*PROBLEM DETAILS*
Every entry needs to be written out again exactly, with its pictures removed.

(Edit difference data)
•••

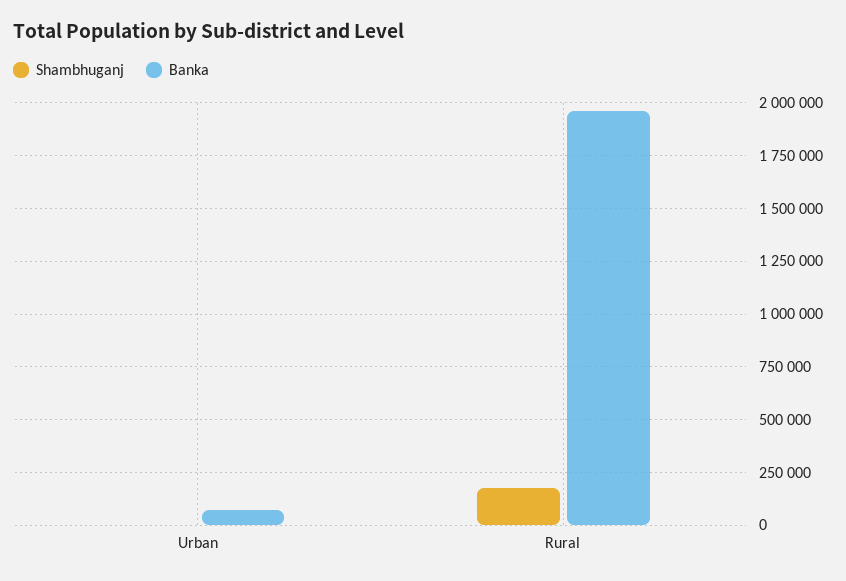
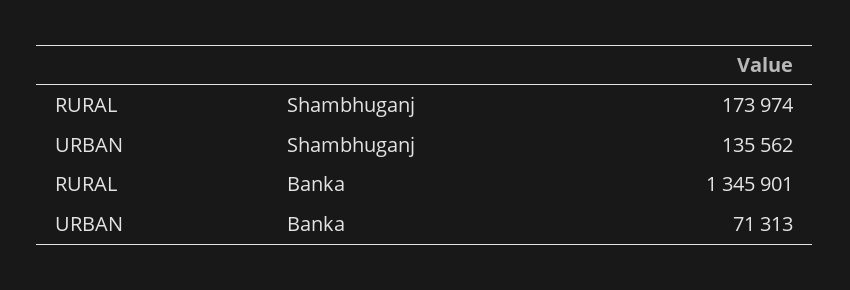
  {
    "Shambhuganj": {
-     "Urban": 0,
+     "Urban": 135562,
      "Rural": 173974
    },
    "Banka": {
      "Urban": 71313,
-     "Rural": 1950000
+     "Rural": 1345901
    }
  }

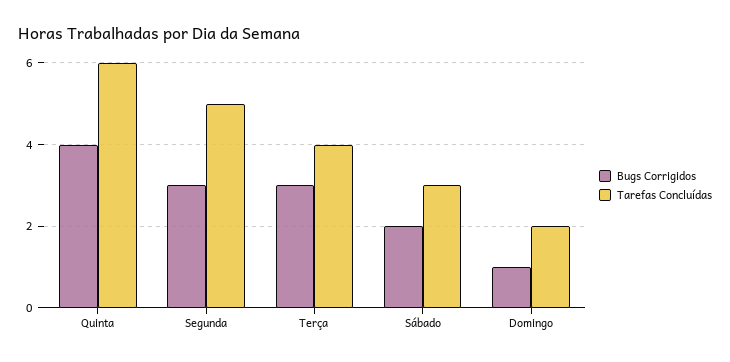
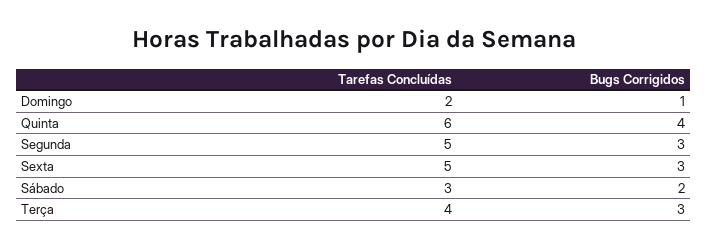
  {
    "Bugs Corrigidos": {
      "Quinta": 4,
      "Segunda": 3,
      "Terça": 3,
      "Sábado": 2,
-     "Domingo": 1
+     "Domingo": 1,
+     "Sexta": 3
    },
    "Tarefas Concluídas": {
      "Quinta": 6,
      "Segunda": 5,
      "Terça": 4,
      "Sábado": 3,
-     "Domingo": 2
+     "Domingo": 2,
+     "Sexta": 5
    }
  }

•••

*EXERCISE RESPONSE*
  {
    "Shambhuganj": {
-     "Urban": 0,
+     "Urban": 135562,
      "Rural": 173974
    },
    "Banka": {
      "Urban": 71313,
-     "Rural": 1950000
+     "Rural": 1345901
    }
  }

  {
    "Bugs Corrigidos": {
      "Quinta": 4,
      "Segunda": 3,
      "Terça": 3,
      "Sábado": 2,
-     "Domingo": 1
+     "Domingo": 1,
+     "Sexta": 3
    },
    "Tarefas Concluídas": {
      "Quinta": 6,
      "Segunda": 5,
      "Terça": 4,
      "Sábado": 3,
-     "Domingo": 2
+     "Domingo": 2,
+     "Sexta": 5
    }
  }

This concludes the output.